Extract, exactly as written, each line from the start of the records below to the line containing "khusus daripada pengawalan hakcipta oleh u", both ends included; drop the pictures.

⁂

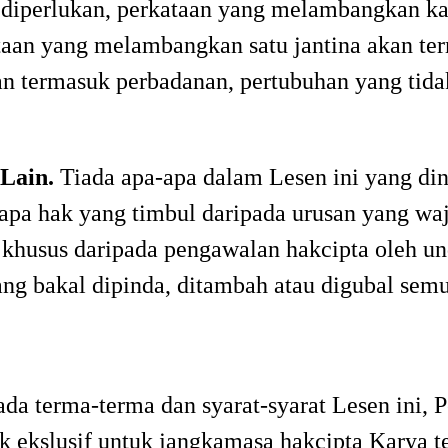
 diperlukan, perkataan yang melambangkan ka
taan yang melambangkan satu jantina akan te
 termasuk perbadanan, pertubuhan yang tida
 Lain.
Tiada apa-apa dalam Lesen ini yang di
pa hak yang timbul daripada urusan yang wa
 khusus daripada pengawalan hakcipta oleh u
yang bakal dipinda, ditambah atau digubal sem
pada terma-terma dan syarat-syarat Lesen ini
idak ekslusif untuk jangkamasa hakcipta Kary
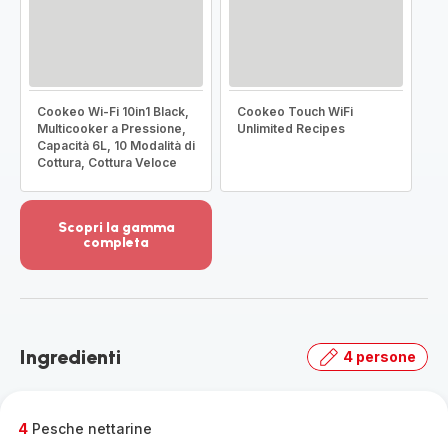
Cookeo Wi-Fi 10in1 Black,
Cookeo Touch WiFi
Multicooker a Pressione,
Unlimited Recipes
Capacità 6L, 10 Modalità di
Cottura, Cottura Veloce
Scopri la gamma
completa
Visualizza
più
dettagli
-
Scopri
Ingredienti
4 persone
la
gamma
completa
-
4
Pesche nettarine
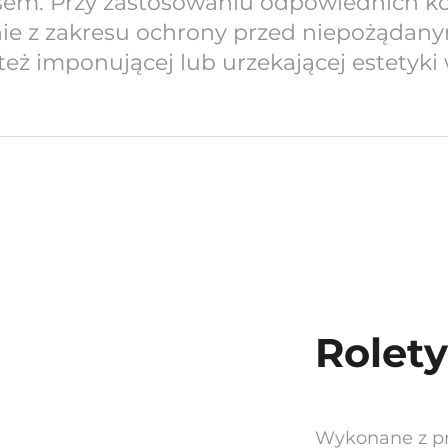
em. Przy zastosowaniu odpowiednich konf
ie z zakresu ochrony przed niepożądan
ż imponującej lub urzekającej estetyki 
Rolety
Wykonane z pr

⁂

[Expected answer]
 diperlukan, perkataan yang melambangkan ka
taan yang melambangkan satu jantina akan te
 termasuk perbadanan, pertubuhan yang tida
 Lain.
Tiada apa-apa dalam Lesen ini yang di
pa hak yang timbul daripada urusan yang wa
 khusus daripada pengawalan hakcipta oleh u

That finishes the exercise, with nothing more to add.